(Collection entries)
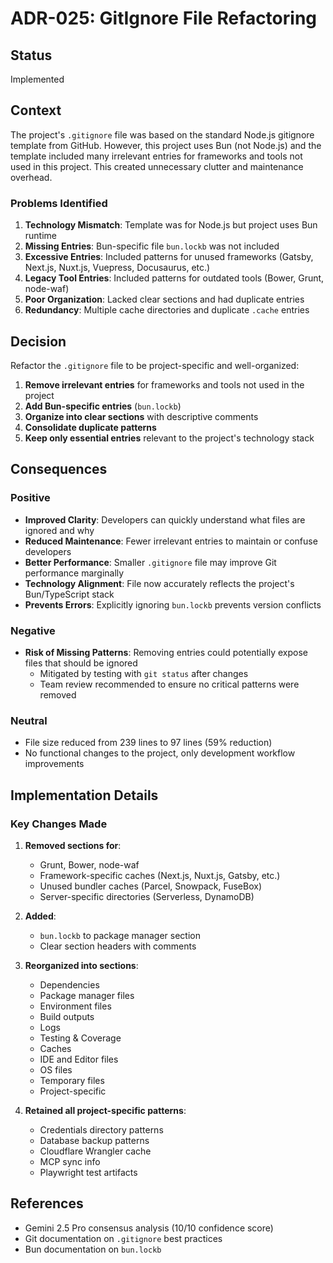 # ADR-025: GitIgnore File Refactoring

## Status

Implemented

## Context

The project's `.gitignore` file was based on the standard Node.js gitignore template from GitHub. However, this project uses Bun (not Node.js) and the template included many irrelevant entries for frameworks and tools not used in this project. This created unnecessary clutter and maintenance overhead.

### Problems Identified

1. **Technology Mismatch**: Template was for Node.js but project uses Bun runtime
2. **Missing Entries**: Bun-specific file `bun.lockb` was not included
3. **Excessive Entries**: Included patterns for unused frameworks (Gatsby, Next.js, Nuxt.js, Vuepress, Docusaurus, etc.)
4. **Legacy Tool Entries**: Included patterns for outdated tools (Bower, Grunt, node-waf)
5. **Poor Organization**: Lacked clear sections and had duplicate entries
6. **Redundancy**: Multiple cache directories and duplicate `.cache` entries

## Decision

Refactor the `.gitignore` file to be project-specific and well-organized:

1. **Remove irrelevant entries** for frameworks and tools not used in the project
2. **Add Bun-specific entries** (`bun.lockb`)
3. **Organize into clear sections** with descriptive comments
4. **Consolidate duplicate patterns**
5. **Keep only essential entries** relevant to the project's technology stack

## Consequences

### Positive

- **Improved Clarity**: Developers can quickly understand what files are ignored and why
- **Reduced Maintenance**: Fewer irrelevant entries to maintain or confuse developers
- **Better Performance**: Smaller `.gitignore` file may improve Git performance marginally
- **Technology Alignment**: File now accurately reflects the project's Bun/TypeScript stack
- **Prevents Errors**: Explicitly ignoring `bun.lockb` prevents version conflicts

### Negative

- **Risk of Missing Patterns**: Removing entries could potentially expose files that should be ignored
  - Mitigated by testing with `git status` after changes
  - Team review recommended to ensure no critical patterns were removed

### Neutral

- File size reduced from 239 lines to 97 lines (59% reduction)
- No functional changes to the project, only development workflow improvements

## Implementation Details

### Key Changes Made

1. **Removed sections for**:
   - Grunt, Bower, node-waf
   - Framework-specific caches (Next.js, Nuxt.js, Gatsby, etc.)
   - Unused bundler caches (Parcel, Snowpack, FuseBox)
   - Server-specific directories (Serverless, DynamoDB)

2. **Added**:
   - `bun.lockb` to package manager section
   - Clear section headers with comments

3. **Reorganized into sections**:
   - Dependencies
   - Package manager files
   - Environment files
   - Build outputs
   - Logs
   - Testing & Coverage
   - Caches
   - IDE and Editor files
   - OS files
   - Temporary files
   - Project-specific

4. **Retained all project-specific patterns**:
   - Credentials directory patterns
   - Database backup patterns
   - Cloudflare Wrangler cache
   - MCP sync info
   - Playwright test artifacts

## References

- Gemini 2.5 Pro consensus analysis (10/10 confidence score)
- Git documentation on `.gitignore` best practices
- Bun documentation on `bun.lockb`
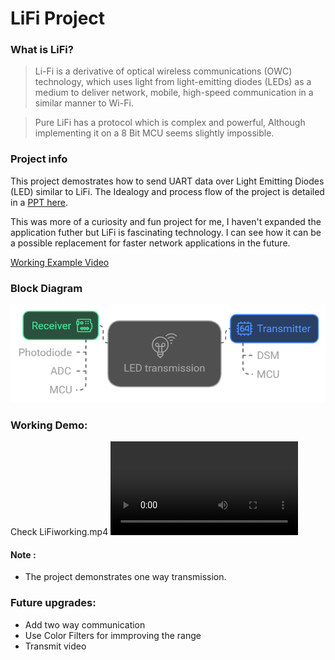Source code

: # LiFi Project

### What is LiFi?
>Li-Fi is a derivative of optical wireless communications (OWC) technology, which uses light from light-emitting diodes (LEDs) as a medium to deliver network, mobile, high-speed communication in a similar manner to Wi-Fi.

>Pure LiFi has a protocol which is complex and powerful, Although implementing it on a 8 Bit MCU seems slightly impossible. 

### Project info

This project demostrates how to send UART data over Light Emitting Diodes (LED) similar to LiFi. The Idealogy and process flow of the project is detailed in a [PPT here](https://github.com/Metabix/LiFi/blob/main/Project%20Presentation.pdf). 

This was more of a curiosity and fun project for me, I haven't expanded the application futher but LiFi is fascinating technology. I can see how it can be a possible replacement for faster network applications in the future. 

[Working Example Video](<LiFiworking.mp4>)

### Block Diagram
![Blockdiagram](blockdiagram.png)


### Working Demo:
Check LiFiworking.mp4
<video controls src="LiFiworking.mp4" title="Title"></video>

#### Note :
- The project demonstrates one way transmission. 

### Future upgrades:
- Add two way communication
- Use Color Filters for immproving the range
- Transmit video

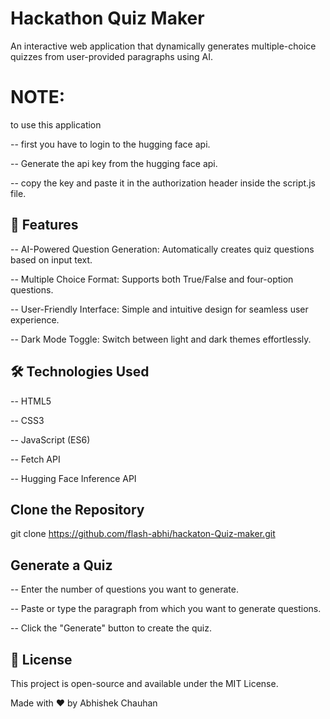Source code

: # Hackathon Quiz Maker
An interactive web application that dynamically generates multiple-choice quizzes from user-provided paragraphs using AI.

# NOTE:

to use this application 

-- first you have to login to the hugging face api. 

-- Generate the api key from the hugging face api.

-- copy the key and paste it in the authorization header inside the script.js file.

## 🚀 Features
-- AI-Powered Question Generation: Automatically creates quiz questions based on input text.

-- Multiple Choice Format: Supports both True/False and four-option questions.

-- User-Friendly Interface: Simple and intuitive design for seamless user experience.

-- Dark Mode Toggle: Switch between light and dark themes effortlessly.

## 🛠️ Technologies Used

-- HTML5

-- CSS3

-- JavaScript (ES6)

-- Fetch API

-- Hugging Face Inference API

## Clone the Repository

git clone https://github.com/flash-abhi/hackaton-Quiz-maker.git

## Generate a Quiz

-- Enter the number of questions you want to generate.

-- Paste or type the paragraph from which you want to generate questions.

-- Click the "Generate" button to create the quiz.

## 📄 License

This project is open-source and available under the MIT License.

Made with ❤️ by Abhishek Chauhan
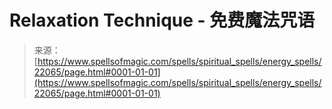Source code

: <!--yml

category: 未分类

date: 2024-06-12 19:06:05

-->

# Relaxation Technique - 免费魔法咒语

> 来源：[https://www.spellsofmagic.com/spells/spiritual_spells/energy_spells/22065/page.html#0001-01-01](https://www.spellsofmagic.com/spells/spiritual_spells/energy_spells/22065/page.html#0001-01-01)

- Try it -
Rewrite all of these lines, swapping every instance of "MIT License" for "Apache License" and keeping everything else as it is. Omit the pictures.

- Result of the task -
 # ADR-025: GitIgnore File Refactoring

## Status

Implemented

## Context

The project's `.gitignore` file was based on the standard Node.js gitignore template from GitHub. However, this project uses Bun (not Node.js) and the template included many irrelevant entries for frameworks and tools not used in this project. This created unnecessary clutter and maintenance overhead.

### Problems Identified

1. **Technology Mismatch**: Template was for Node.js but project uses Bun runtime
2. **Missing Entries**: Bun-specific file `bun.lockb` was not included
3. **Excessive Entries**: Included patterns for unused frameworks (Gatsby, Next.js, Nuxt.js, Vuepress, Docusaurus, etc.)
4. **Legacy Tool Entries**: Included patterns for outdated tools (Bower, Grunt, node-waf)
5. **Poor Organization**: Lacked clear sections and had duplicate entries
6. **Redundancy**: Multiple cache directories and duplicate `.cache` entries

## Decision

Refactor the `.gitignore` file to be project-specific and well-organized:

1. **Remove irrelevant entries** for frameworks and tools not used in the project
2. **Add Bun-specific entries** (`bun.lockb`)
3. **Organize into clear sections** with descriptive comments
4. **Consolidate duplicate patterns**
5. **Keep only essential entries** relevant to the project's technology stack

## Consequences

### Positive

- **Improved Clarity**: Developers can quickly understand what files are ignored and why
- **Reduced Maintenance**: Fewer irrelevant entries to maintain or confuse developers
- **Better Performance**: Smaller `.gitignore` file may improve Git performance marginally
- **Technology Alignment**: File now accurately reflects the project's Bun/TypeScript stack
- **Prevents Errors**: Explicitly ignoring `bun.lockb` prevents version conflicts

### Negative

- **Risk of Missing Patterns**: Removing entries could potentially expose files that should be ignored
  - Mitigated by testing with `git status` after changes
  - Team review recommended to ensure no critical patterns were removed

### Neutral

- File size reduced from 239 lines to 97 lines (59% reduction)
- No functional changes to the project, only development workflow improvements

## Implementation Details

### Key Changes Made

1. **Removed sections for**:
   - Grunt, Bower, node-waf
   - Framework-specific caches (Next.js, Nuxt.js, Gatsby, etc.)
   - Unused bundler caches (Parcel, Snowpack, FuseBox)
   - Server-specific directories (Serverless, DynamoDB)

2. **Added**:
   - `bun.lockb` to package manager section
   - Clear section headers with comments

3. **Reorganized into sections**:
   - Dependencies
   - Package manager files
   - Environment files
   - Build outputs
   - Logs
   - Testing & Coverage
   - Caches
   - IDE and Editor files
   - OS files
   - Temporary files
   - Project-specific

4. **Retained all project-specific patterns**:
   - Credentials directory patterns
   - Database backup patterns
   - Cloudflare Wrangler cache
   - MCP sync info
   - Playwright test artifacts

## References

- Gemini 2.5 Pro consensus analysis (10/10 confidence score)
- Git documentation on `.gitignore` best practices
- Bun documentation on `bun.lockb`
Source code

: # LiFi Project

### What is LiFi?
>Li-Fi is a derivative of optical wireless communications (OWC) technology, which uses light from light-emitting diodes (LEDs) as a medium to deliver network, mobile, high-speed communication in a similar manner to Wi-Fi.

>Pure LiFi has a protocol which is complex and powerful, Although implementing it on a 8 Bit MCU seems slightly impossible. 

### Project info

This project demostrates how to send UART data over Light Emitting Diodes (LED) similar to LiFi. The Idealogy and process flow of the project is detailed in a [PPT here](https://github.com/Metabix/LiFi/blob/main/Project%20Presentation.pdf). 

This was more of a curiosity and fun project for me, I haven't expanded the application futher but LiFi is fascinating technology. I can see how it can be a possible replacement for faster network applications in the future. 

[Working Example Video](<LiFiworking.mp4>)

### Block Diagram
![Blockdiagram](blockdiagram.png)


### Working Demo:
Check LiFiworking.mp4
<video controls src="LiFiworking.mp4" title="Title"></video>

#### Note :
- The project demonstrates one way transmission. 

### Future upgrades:
- Add two way communication
- Use Color Filters for immproving the range
- Transmit video

Source code

: # Hackathon Quiz Maker
An interactive web application that dynamically generates multiple-choice quizzes from user-provided paragraphs using AI.

# NOTE:

to use this application 

-- first you have to login to the hugging face api. 

-- Generate the api key from the hugging face api.

-- copy the key and paste it in the authorization header inside the script.js file.

## 🚀 Features
-- AI-Powered Question Generation: Automatically creates quiz questions based on input text.

-- Multiple Choice Format: Supports both True/False and four-option questions.

-- User-Friendly Interface: Simple and intuitive design for seamless user experience.

-- Dark Mode Toggle: Switch between light and dark themes effortlessly.

## 🛠️ Technologies Used

-- HTML5

-- CSS3

-- JavaScript (ES6)

-- Fetch API

-- Hugging Face Inference API

## Clone the Repository

git clone https://github.com/flash-abhi/hackaton-Quiz-maker.git

## Generate a Quiz

-- Enter the number of questions you want to generate.

-- Paste or type the paragraph from which you want to generate questions.

-- Click the "Generate" button to create the quiz.

## 📄 License

This project is open-source and available under the Apache License.

Made with ❤️ by Abhishek Chauhan
Source code

: <!--yml

category: 未分类

date: 2024-06-12 19:06:05

-->

# Relaxation Technique - 免费魔法咒语

> 来源：[https://www.spellsofmagic.com/spells/spiritual_spells/energy_spells/22065/page.html#0001-01-01](https://www.spellsofmagic.com/spells/spiritual_spells/energy_spells/22065/page.html#0001-01-01)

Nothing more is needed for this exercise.